Why didn’t they stick with this program? Was it the government funding? Was it political pressure to get the drug approved for new markets? It certainly wasn’t the effectiveness of the drug. We don’t hear stories in the current AZT/Nevirapine era about "many very ill children" becoming "dramatically better."

So, there were problems at ICC. But they certainly couldn’t force the children to take the drugs, could they?

Well, actually, they could. And they do.

How do they do it? It’s not pleasant to tell. Maybe you don’t want to know. Anyway, if it’s not in the New York Times, maybe it’s not important. But I had to ask.

I talked to ICC’s medical director Dr. Katherine Painter about it. She kindly provided details of the surgery given to children who "can't take" or simply refuse the drugs. As per medical protocol, these children have a tube surgically implanted in their abdomens through which the drugs are easily administered, regardless of the child's wishes. I wrote about it in an article called "The House That AIDS Built" and in a second article called "Orphans On Trial," which was published in the New York Press in July, 2004.

I haven’t seen anything on it in the NY Times. But, of course, the chief writer on HIV at the NY Times is (and has been for over 20 years) a man named Lawrence Altman. And Lawrence Altman can’t write stuff like this, even if he wants to.

You see, Altman is a former graduate of the CDC—the organization that makes the rules for how HIV patients are treated and diagnosed in this country. So, of course, Altman’s hands are tied. "All the News That’s Fit to Print" suddenly has a very clear, very unpleasant meaning.

Next time you see the headline "New AIDS Drugs for Africa" or "Noble Doctors Try New Drugs on Orphans," what will you think? Will you ask yourself what’s behind it? If you want to find out, you’ll have to dig a little.

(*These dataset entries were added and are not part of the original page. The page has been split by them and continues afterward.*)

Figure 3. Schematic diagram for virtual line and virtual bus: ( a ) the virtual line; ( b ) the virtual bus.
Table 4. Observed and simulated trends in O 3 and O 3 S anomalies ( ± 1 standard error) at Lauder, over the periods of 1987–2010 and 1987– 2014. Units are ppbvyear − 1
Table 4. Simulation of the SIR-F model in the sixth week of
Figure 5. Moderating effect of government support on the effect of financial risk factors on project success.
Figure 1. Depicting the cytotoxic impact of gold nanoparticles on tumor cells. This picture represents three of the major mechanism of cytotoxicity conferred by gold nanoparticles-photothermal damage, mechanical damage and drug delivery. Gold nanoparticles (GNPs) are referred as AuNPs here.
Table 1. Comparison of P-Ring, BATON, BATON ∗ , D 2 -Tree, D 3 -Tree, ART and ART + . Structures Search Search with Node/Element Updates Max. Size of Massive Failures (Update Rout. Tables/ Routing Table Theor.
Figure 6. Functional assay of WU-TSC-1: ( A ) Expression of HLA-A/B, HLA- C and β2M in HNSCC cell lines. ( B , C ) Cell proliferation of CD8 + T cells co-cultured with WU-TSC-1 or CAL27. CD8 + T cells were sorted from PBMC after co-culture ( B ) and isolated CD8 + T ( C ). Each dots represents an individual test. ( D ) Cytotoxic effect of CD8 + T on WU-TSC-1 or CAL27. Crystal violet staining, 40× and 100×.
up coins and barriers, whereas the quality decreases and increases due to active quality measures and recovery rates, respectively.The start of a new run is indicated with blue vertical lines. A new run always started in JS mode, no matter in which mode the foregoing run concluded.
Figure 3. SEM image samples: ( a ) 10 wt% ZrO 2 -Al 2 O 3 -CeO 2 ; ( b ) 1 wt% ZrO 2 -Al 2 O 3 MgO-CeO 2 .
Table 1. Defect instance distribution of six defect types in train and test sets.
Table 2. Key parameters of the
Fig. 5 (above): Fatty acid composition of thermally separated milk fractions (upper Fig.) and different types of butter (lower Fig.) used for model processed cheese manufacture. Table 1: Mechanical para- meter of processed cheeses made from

References and Further Reading:

1) "Orphans On Trial." Liam Scheff. New York Press; July 14, 2004.
2) "Is Academic Medicine For Sale?" Dr. Marcia Angell. New England Journal of Medicine; May 18, 2000.3) "Big Pharma, Bad Science." Nathan Newman. The Nation; July 25, 2002.
4) "Death by Medicine." Gary Null PhD, Carolyn Dean MD ND, et al. Nutrition Institute of America. November, 2003.
5) "Conflict of Interest?" John McKenzie. ABC News; June 12, 2002.
6) "AIDS; Words From The Front." Bryan Ellison. Spin. December, 1993.